The selective neurokinin 3 antagonist AZD2624 does not improve symptoms or cognition in schizophrenia: a proof-of-principle study.

October 2, 2014

Authors: Desai DG, Kanes SJ, Litman RE, Simpson T, Smith MA, Sweitzer D

Journal: Journal of Clinical Psychopharmacology

DOI: 10.1097/JCP.0000000000000071

Year Published: 2014

Problems with the efficacy of second-generation antipsychotics on negative symptoms and cognition have highlighted the need for further development of drugs targeting central nervous system neurotransmitter systems other than dopamine. One target in development is neurokinin 3 (NK(3)) tachykinin receptors, which are coreleased and interact with dopamine. This study investigates the efficacy, tolerability, and cognitive effects of AZD2624, a selective, orally active NK(3) receptor antagonist, in symptomatic patients with schizophrenia. Patients were randomly assigned to 1 of 3 treatment groups: AZD2624 40 mg, placebo, or olanzapine 15 mg.
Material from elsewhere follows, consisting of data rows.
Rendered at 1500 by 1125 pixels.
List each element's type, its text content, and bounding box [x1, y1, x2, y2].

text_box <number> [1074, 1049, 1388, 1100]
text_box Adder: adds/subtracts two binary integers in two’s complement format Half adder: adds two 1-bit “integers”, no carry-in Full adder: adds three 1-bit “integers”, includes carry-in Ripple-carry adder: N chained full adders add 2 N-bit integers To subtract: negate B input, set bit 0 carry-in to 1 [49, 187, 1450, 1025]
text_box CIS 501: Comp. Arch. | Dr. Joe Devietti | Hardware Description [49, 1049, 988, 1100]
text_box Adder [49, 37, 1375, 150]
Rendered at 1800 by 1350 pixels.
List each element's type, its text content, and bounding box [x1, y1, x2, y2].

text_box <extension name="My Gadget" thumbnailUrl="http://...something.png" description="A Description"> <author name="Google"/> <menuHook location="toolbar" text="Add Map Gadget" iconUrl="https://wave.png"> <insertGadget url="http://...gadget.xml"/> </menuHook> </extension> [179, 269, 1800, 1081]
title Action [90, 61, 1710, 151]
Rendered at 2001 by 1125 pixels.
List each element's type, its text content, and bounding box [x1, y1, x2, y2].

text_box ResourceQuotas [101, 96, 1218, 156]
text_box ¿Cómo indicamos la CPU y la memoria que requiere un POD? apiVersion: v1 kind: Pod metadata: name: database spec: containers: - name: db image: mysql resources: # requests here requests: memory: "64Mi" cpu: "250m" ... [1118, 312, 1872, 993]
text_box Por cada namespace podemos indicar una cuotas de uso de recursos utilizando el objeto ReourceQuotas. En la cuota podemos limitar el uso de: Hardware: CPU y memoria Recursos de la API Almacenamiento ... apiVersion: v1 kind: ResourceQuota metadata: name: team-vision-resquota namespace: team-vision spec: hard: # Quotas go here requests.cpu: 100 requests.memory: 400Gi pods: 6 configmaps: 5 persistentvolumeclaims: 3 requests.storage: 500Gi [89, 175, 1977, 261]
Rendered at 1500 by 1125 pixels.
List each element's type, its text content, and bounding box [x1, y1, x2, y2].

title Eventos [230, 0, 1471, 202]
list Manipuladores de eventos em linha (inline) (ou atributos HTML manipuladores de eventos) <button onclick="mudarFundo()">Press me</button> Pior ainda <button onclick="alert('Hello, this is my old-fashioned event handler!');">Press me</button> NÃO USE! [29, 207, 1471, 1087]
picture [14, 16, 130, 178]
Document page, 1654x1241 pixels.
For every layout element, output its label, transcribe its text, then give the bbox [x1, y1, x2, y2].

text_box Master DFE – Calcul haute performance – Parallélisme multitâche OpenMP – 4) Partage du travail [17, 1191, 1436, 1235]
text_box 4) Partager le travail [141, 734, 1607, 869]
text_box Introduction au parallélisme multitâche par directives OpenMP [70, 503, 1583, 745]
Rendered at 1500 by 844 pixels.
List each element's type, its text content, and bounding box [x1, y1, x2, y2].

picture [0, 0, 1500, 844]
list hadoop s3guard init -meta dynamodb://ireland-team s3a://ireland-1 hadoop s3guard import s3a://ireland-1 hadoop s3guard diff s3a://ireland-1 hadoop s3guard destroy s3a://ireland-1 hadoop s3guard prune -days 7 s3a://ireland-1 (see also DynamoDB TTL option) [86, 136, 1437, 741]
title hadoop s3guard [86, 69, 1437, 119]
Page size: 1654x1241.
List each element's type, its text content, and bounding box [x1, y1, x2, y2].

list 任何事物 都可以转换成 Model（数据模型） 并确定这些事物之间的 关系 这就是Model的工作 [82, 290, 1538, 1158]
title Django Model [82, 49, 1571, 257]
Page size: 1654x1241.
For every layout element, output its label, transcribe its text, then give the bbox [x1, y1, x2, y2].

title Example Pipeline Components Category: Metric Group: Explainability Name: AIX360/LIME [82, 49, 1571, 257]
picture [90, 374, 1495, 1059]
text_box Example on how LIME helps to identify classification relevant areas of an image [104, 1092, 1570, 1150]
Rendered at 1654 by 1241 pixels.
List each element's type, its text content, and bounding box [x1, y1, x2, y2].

Treatment lasted for 28 days, and the Positive and Negative Syndrome Scale, the Clinical Global Impression Severity Scale and Improvement Scales, and cognition as assessed by CogState were used as primary outcome measures. There were no significant differences in patients treated with AZD2624 versus placebo on change in Positive and Negative Syndrome Scale total score and Clinical Global Impression Severity Scale; in addition, no change in CogState measures was found. Results of the trial do not support a role for the NK(3) antagonist AZD2624 as a therapeutic treatment for acute schizophrenia when used as monotherapy.